## Source records
════════
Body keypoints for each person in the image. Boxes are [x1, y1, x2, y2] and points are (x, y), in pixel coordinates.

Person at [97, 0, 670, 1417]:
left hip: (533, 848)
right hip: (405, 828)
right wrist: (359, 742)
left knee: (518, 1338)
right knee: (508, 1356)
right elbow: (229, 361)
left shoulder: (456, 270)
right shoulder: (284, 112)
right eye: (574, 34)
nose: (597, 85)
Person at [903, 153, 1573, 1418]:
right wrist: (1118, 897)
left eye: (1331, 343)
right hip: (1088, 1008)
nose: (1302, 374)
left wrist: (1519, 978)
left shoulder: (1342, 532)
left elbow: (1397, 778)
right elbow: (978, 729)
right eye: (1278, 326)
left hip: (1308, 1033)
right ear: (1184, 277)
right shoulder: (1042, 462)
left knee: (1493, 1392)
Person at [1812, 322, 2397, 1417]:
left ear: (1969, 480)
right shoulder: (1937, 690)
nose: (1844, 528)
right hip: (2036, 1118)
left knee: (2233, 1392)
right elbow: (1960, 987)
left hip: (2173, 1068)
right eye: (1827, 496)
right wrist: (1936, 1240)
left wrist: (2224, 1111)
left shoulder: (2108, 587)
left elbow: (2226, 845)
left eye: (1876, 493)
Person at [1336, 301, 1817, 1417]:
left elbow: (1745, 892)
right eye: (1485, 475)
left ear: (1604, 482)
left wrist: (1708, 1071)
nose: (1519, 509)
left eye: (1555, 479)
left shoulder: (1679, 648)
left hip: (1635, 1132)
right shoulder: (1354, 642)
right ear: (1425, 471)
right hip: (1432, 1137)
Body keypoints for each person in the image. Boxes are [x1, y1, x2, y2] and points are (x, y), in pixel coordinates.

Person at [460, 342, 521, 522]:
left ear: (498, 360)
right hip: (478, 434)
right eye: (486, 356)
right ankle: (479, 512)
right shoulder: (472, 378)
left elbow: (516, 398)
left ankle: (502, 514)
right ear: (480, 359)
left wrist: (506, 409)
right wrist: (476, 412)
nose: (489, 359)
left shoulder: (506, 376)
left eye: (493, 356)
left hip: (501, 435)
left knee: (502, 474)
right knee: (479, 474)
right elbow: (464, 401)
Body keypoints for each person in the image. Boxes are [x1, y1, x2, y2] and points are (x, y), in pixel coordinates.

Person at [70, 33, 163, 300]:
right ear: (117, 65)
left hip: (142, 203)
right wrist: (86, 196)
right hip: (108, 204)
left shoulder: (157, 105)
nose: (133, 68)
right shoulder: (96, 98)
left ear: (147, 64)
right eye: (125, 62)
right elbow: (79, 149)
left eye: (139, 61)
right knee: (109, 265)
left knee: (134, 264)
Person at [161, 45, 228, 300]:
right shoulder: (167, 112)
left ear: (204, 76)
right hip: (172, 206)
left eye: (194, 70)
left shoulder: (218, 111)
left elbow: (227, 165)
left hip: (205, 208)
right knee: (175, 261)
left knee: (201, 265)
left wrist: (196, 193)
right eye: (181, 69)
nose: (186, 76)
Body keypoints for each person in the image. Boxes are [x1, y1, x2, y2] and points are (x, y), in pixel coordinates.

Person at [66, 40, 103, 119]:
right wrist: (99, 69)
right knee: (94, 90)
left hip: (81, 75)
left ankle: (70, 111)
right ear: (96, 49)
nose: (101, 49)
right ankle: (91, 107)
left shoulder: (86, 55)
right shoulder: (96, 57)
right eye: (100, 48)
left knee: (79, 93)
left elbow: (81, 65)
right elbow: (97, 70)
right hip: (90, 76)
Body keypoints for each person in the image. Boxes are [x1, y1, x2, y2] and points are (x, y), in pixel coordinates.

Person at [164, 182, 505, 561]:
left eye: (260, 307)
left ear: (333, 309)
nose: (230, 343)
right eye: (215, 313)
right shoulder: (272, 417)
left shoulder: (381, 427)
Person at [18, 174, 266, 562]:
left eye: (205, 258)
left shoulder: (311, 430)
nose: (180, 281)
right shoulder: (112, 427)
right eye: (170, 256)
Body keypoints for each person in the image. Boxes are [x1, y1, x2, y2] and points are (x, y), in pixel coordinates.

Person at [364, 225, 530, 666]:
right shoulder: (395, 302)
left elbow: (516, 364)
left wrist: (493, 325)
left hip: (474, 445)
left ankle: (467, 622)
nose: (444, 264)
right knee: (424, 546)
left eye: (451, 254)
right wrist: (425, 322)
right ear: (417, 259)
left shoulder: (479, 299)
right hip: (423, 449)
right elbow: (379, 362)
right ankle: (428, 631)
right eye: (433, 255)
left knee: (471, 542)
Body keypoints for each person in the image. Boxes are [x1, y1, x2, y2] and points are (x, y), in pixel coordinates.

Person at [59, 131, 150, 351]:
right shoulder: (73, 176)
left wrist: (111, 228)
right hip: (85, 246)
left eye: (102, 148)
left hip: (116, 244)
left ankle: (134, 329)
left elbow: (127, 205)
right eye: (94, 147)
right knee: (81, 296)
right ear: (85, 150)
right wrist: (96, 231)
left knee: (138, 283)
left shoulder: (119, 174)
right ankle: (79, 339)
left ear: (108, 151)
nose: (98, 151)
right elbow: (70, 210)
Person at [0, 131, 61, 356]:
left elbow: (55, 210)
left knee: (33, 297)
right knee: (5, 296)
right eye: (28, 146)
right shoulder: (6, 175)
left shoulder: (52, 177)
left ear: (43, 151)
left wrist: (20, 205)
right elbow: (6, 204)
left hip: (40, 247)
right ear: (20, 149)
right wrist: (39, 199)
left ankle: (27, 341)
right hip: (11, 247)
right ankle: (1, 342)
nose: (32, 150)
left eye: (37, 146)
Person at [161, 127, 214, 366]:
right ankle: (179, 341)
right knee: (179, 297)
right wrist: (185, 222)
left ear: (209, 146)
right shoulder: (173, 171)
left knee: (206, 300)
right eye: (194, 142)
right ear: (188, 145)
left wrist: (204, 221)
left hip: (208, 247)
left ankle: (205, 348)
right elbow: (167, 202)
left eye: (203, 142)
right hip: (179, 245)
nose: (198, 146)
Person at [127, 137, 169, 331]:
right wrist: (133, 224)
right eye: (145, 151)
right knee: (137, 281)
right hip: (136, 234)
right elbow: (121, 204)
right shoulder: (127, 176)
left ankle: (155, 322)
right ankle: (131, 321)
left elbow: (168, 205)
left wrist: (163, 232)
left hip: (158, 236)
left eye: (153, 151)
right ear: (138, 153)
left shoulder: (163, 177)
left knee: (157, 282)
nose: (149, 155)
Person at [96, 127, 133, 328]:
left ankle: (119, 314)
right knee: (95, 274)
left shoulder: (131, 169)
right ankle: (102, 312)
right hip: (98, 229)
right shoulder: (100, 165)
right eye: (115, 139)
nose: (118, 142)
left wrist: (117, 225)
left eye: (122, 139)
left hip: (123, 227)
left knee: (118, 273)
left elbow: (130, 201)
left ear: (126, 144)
════════
## To do
Copy all the entries exactly.

## Problem solution
Body keypoints for each person in the image. Boxes are [x1, y1, x2, y2] and points are (x, y), in pixel coordinates.

Person at [97, 0, 670, 1417]:
left hip: (533, 848)
right hip: (405, 828)
right wrist: (359, 742)
left knee: (518, 1338)
right knee: (508, 1356)
right elbow: (229, 361)
left shoulder: (456, 270)
right shoulder: (284, 112)
right eye: (574, 34)
nose: (597, 85)
Person at [903, 153, 1573, 1418]:
right wrist: (1118, 897)
left eye: (1331, 343)
right hip: (1088, 1008)
nose: (1302, 374)
left wrist: (1519, 978)
left shoulder: (1342, 532)
left elbow: (1397, 778)
right elbow: (978, 729)
right eye: (1278, 326)
left hip: (1308, 1033)
right ear: (1184, 277)
right shoulder: (1042, 462)
left knee: (1493, 1392)
Person at [1812, 322, 2397, 1417]:
left ear: (1969, 480)
right shoulder: (1937, 690)
nose: (1844, 528)
right hip: (2036, 1118)
left knee: (2233, 1392)
right elbow: (1960, 987)
left hip: (2173, 1068)
right eye: (1827, 496)
right wrist: (1936, 1240)
left wrist: (2224, 1111)
left shoulder: (2108, 587)
left elbow: (2226, 845)
left eye: (1876, 493)
Person at [1336, 301, 1817, 1417]:
left elbow: (1745, 892)
right eye: (1485, 475)
left ear: (1604, 482)
left wrist: (1708, 1071)
nose: (1519, 509)
left eye: (1555, 479)
left shoulder: (1679, 648)
left hip: (1635, 1132)
right shoulder: (1354, 642)
right ear: (1425, 471)
right hip: (1432, 1137)
Body keypoints for each person in the image. Boxes are [x1, y1, x2, y2] and points are (x, y), in pixel coordinates.

Person at [460, 342, 521, 522]:
left ear: (498, 360)
right hip: (478, 434)
right eye: (486, 356)
right ankle: (479, 512)
right shoulder: (472, 378)
left elbow: (516, 398)
left ankle: (502, 514)
right ear: (480, 359)
left wrist: (506, 409)
right wrist: (476, 412)
nose: (489, 359)
left shoulder: (506, 376)
left eye: (493, 356)
left hip: (501, 435)
left knee: (502, 474)
right knee: (479, 474)
right elbow: (464, 401)
Body keypoints for each person in the image. Boxes are [x1, y1, x2, y2] and points are (x, y), in pixel coordinates.

Person at [70, 33, 163, 300]:
right ear: (117, 65)
left hip: (142, 203)
right wrist: (86, 196)
right hip: (108, 204)
left shoulder: (157, 105)
nose: (133, 68)
right shoulder: (96, 98)
left ear: (147, 64)
right eye: (125, 62)
right elbow: (79, 149)
left eye: (139, 61)
right knee: (109, 265)
left knee: (134, 264)
Person at [161, 45, 228, 300]:
right shoulder: (167, 112)
left ear: (204, 76)
right hip: (172, 206)
left eye: (194, 70)
left shoulder: (218, 111)
left elbow: (227, 165)
left hip: (205, 208)
right knee: (175, 261)
left knee: (201, 265)
left wrist: (196, 193)
right eye: (181, 69)
nose: (186, 76)
Body keypoints for each person in the image. Boxes are [x1, y1, x2, y2] and points are (x, y), in pixel coordinates.

Person at [66, 40, 103, 119]:
right wrist: (99, 69)
right knee: (94, 90)
left hip: (81, 75)
left ankle: (70, 111)
right ear: (96, 49)
nose: (101, 49)
right ankle: (91, 107)
left shoulder: (86, 55)
right shoulder: (96, 57)
right eye: (100, 48)
left knee: (79, 93)
left elbow: (81, 65)
right elbow: (97, 70)
right hip: (90, 76)
Body keypoints for each person in the image. Boxes are [x1, y1, x2, y2] and points are (x, y), in pixel coordinates.

Person at [164, 182, 505, 561]:
left eye: (260, 307)
left ear: (333, 309)
nose: (230, 343)
right eye: (215, 313)
right shoulder: (272, 417)
left shoulder: (381, 427)
Person at [18, 174, 266, 562]:
left eye: (205, 258)
left shoulder: (311, 430)
nose: (180, 281)
right shoulder: (112, 427)
right eye: (170, 256)
Body keypoints for each person in the image. Boxes are [x1, y1, x2, y2] and points are (x, y), in pixel coordinates.

Person at [364, 225, 530, 666]:
right shoulder: (395, 302)
left elbow: (516, 364)
left wrist: (493, 325)
left hip: (474, 445)
left ankle: (467, 622)
nose: (444, 264)
right knee: (424, 546)
left eye: (451, 254)
right wrist: (425, 322)
right ear: (417, 259)
left shoulder: (479, 299)
right hip: (423, 449)
right elbow: (379, 362)
right ankle: (428, 631)
right eye: (433, 255)
left knee: (471, 542)
Body keypoints for each person in the image. Boxes are [x1, y1, x2, y2] and points are (x, y), in pixel coordinates.

Person at [59, 131, 150, 351]:
right shoulder: (73, 176)
left wrist: (111, 228)
right hip: (85, 246)
left eye: (102, 148)
left hip: (116, 244)
left ankle: (134, 329)
left elbow: (127, 205)
right eye: (94, 147)
right knee: (81, 296)
right ear: (85, 150)
right wrist: (96, 231)
left knee: (138, 283)
left shoulder: (119, 174)
right ankle: (79, 339)
left ear: (108, 151)
nose: (98, 151)
right elbow: (70, 210)
Person at [0, 131, 61, 356]:
left elbow: (55, 210)
left knee: (33, 297)
right knee: (5, 296)
right eye: (28, 146)
right shoulder: (6, 175)
left shoulder: (52, 177)
left ear: (43, 151)
left wrist: (20, 205)
right elbow: (6, 204)
left hip: (40, 247)
right ear: (20, 149)
right wrist: (39, 199)
left ankle: (27, 341)
right hip: (11, 247)
right ankle: (1, 342)
nose: (32, 150)
left eye: (37, 146)
Person at [161, 127, 214, 366]:
right ankle: (179, 341)
right knee: (179, 297)
right wrist: (185, 222)
left ear: (209, 146)
right shoulder: (173, 171)
left knee: (206, 300)
right eye: (194, 142)
right ear: (188, 145)
left wrist: (204, 221)
left hip: (208, 247)
left ankle: (205, 348)
right elbow: (167, 202)
left eye: (203, 142)
right hip: (179, 245)
nose: (198, 146)
Person at [127, 137, 169, 331]:
right wrist: (133, 224)
right eye: (145, 151)
right knee: (137, 281)
right hip: (136, 234)
right elbow: (121, 204)
right shoulder: (127, 176)
left ankle: (155, 322)
right ankle: (131, 321)
left elbow: (168, 205)
left wrist: (163, 232)
left hip: (158, 236)
left eye: (153, 151)
right ear: (138, 153)
left shoulder: (163, 177)
left knee: (157, 282)
nose: (149, 155)
Person at [96, 127, 133, 328]:
left ankle: (119, 314)
right knee: (95, 274)
left shoulder: (131, 169)
right ankle: (102, 312)
right hip: (98, 229)
right shoulder: (100, 165)
right eye: (115, 139)
nose: (118, 142)
left wrist: (117, 225)
left eye: (122, 139)
left hip: (123, 227)
left knee: (118, 273)
left elbow: (130, 201)
left ear: (126, 144)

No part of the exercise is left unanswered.